I would say those are the two primary gaps we address. The other thing is relative to the No Surprises Act. We bring some clarity to the plans so that they know how to respond and we make sure that they’re in compliance with any of the NSA requirements.

And taking the burden off their plate, for both the TPA’s and the plans themselves, we’re handling the open negotiation notices or putting together the packets of information that go into the notice of offer for the actual arbitrations.

How have you seen the impact of the No Surprises Act play out for health plan providers and TPA’s?

Christine Cooper

Right now, the No Surprises Act is still very much a mess and I think there’s a lot of confusion.

The timelines have been constantly moving, the expectations have been constantly moving, so it’s difficult for a TPA or a plan to stay on top of all that.

This is a shift for the plans that Claimsbridge and aequum are working with.

The first issue is whether these claims are even eligible for the process because these providers are putting so much through that really doesn’t even belong in the process to start with.

The second question is: “gee were things paid properly?” So, the problem is overuse of the process by the providers instead of going through the channels that they really should be going through – for reference-based pricing plans that would be balance billing the member (which allows for a strong defense against the unreasonable bill)

And the IDR entities, those arbitrators that are selecting who’s winning and who’s losing are so overworked that from their perspective, I can’t imagine what it’s like to wade through these claims.

You’re getting a lot of inaccurate results and challenging results.
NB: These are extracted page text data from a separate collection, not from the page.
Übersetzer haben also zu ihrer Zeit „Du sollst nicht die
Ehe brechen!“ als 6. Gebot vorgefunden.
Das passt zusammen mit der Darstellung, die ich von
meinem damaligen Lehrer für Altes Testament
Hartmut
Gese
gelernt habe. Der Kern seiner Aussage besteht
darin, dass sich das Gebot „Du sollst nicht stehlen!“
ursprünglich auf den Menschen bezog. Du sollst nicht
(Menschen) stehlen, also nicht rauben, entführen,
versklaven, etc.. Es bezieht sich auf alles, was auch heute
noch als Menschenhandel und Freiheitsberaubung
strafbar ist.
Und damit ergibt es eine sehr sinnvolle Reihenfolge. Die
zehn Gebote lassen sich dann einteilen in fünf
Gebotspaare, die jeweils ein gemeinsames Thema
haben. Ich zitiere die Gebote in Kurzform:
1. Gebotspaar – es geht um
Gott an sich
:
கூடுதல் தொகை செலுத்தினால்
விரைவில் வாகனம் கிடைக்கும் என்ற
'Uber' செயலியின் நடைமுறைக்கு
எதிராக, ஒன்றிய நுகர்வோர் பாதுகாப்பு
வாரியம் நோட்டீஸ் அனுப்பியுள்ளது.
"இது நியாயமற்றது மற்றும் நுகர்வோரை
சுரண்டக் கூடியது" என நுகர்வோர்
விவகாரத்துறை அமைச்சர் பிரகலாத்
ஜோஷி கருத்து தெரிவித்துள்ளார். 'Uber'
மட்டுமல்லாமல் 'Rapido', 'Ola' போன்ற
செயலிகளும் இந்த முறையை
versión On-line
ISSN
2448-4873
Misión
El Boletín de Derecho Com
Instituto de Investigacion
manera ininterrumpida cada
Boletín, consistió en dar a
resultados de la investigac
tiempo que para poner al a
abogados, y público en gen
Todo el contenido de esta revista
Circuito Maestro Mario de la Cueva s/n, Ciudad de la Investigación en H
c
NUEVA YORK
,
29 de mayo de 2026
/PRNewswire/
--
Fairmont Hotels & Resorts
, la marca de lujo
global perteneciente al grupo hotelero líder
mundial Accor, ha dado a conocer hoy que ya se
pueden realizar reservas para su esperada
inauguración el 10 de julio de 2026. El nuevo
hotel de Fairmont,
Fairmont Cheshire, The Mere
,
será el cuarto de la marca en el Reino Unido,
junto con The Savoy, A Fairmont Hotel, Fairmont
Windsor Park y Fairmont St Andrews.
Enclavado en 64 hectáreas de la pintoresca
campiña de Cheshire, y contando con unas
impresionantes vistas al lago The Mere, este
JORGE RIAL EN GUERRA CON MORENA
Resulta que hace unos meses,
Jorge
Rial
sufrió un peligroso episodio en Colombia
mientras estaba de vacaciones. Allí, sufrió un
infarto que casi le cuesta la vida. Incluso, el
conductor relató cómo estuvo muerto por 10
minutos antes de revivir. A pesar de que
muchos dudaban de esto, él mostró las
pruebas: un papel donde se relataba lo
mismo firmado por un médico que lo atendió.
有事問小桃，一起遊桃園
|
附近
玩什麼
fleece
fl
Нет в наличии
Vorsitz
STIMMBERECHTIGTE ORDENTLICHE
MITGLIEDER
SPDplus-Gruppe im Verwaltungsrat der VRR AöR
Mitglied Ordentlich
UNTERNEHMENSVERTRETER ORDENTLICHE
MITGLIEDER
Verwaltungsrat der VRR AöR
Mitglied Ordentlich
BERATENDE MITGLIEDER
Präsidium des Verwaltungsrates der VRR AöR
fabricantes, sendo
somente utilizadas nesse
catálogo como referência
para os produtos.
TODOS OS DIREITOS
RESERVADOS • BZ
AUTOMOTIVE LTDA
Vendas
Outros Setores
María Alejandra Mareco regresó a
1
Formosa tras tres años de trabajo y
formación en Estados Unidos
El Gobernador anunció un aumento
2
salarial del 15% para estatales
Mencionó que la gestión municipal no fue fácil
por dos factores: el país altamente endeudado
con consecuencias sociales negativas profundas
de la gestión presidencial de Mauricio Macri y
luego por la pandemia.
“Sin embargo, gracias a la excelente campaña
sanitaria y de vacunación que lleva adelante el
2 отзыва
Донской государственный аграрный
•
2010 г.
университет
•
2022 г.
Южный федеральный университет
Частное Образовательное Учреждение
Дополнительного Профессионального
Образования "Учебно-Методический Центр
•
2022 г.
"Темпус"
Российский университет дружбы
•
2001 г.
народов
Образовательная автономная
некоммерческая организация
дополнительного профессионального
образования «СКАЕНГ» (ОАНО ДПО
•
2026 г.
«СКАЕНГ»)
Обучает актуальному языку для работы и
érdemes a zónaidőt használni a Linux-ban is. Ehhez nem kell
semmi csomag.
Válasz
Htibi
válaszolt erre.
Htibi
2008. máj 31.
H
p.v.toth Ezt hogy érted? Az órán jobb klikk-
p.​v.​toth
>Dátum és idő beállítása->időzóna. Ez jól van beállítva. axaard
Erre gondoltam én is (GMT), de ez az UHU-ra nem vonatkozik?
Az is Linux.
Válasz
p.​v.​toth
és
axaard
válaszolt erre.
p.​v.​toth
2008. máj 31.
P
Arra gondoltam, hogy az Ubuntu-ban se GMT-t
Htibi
The interesting thing, though, is there’s absolutely no enforcement provision and there’s some litigation out there about this right now.

It’s the wild, wild west, and I don’t think we know how this is going to shake out. And I don’t think we’re going to know how this is going to shake out for quite some time. But, from a claim eligibility standpoint, what we’re seeing is claims being dumped into that process and claims that we’re handling or that ClaimsBridge is referring to us, dumped into that process that have no business being there. As a result, one of the things that we’re frequently doing is challenging the eligibility of those claims.

Tell us about a success story that you’ve had for a ClaimsBridge customer.

Christine Cooper

Most recently we received a full write-off for one of the plan participants. The bill was about $4,000. Ultimately, both the plan and plan participant save and such success increase plan participant buy-in on this more innovative plan structure.

Any time we’re getting a full write-off, which we’re seeing more and more, that’s a big success, no matter the size of the bill.

The other is of the claims that we’ve handled for the IDR process that have resulted in a decision, we’ve had seven claims that were deemed ineligible, and that’s the very first argument we make in the process. Getting those claims timely kicked is a success under the No Surprises Act.

Anything else that you’d like to add?

Christine Cooper

I think that just the one thing that I would add is ClaimsBridge has been very attentive to the changes in in the healthcare environment.

I’ve really enjoyed working with Kevin and Mike and others on the team and staying on top of and ahead of those healthcare issues we’ve been discussing. And our partnership has been fabulous in addressing a lot of these health care issues that are ongoing.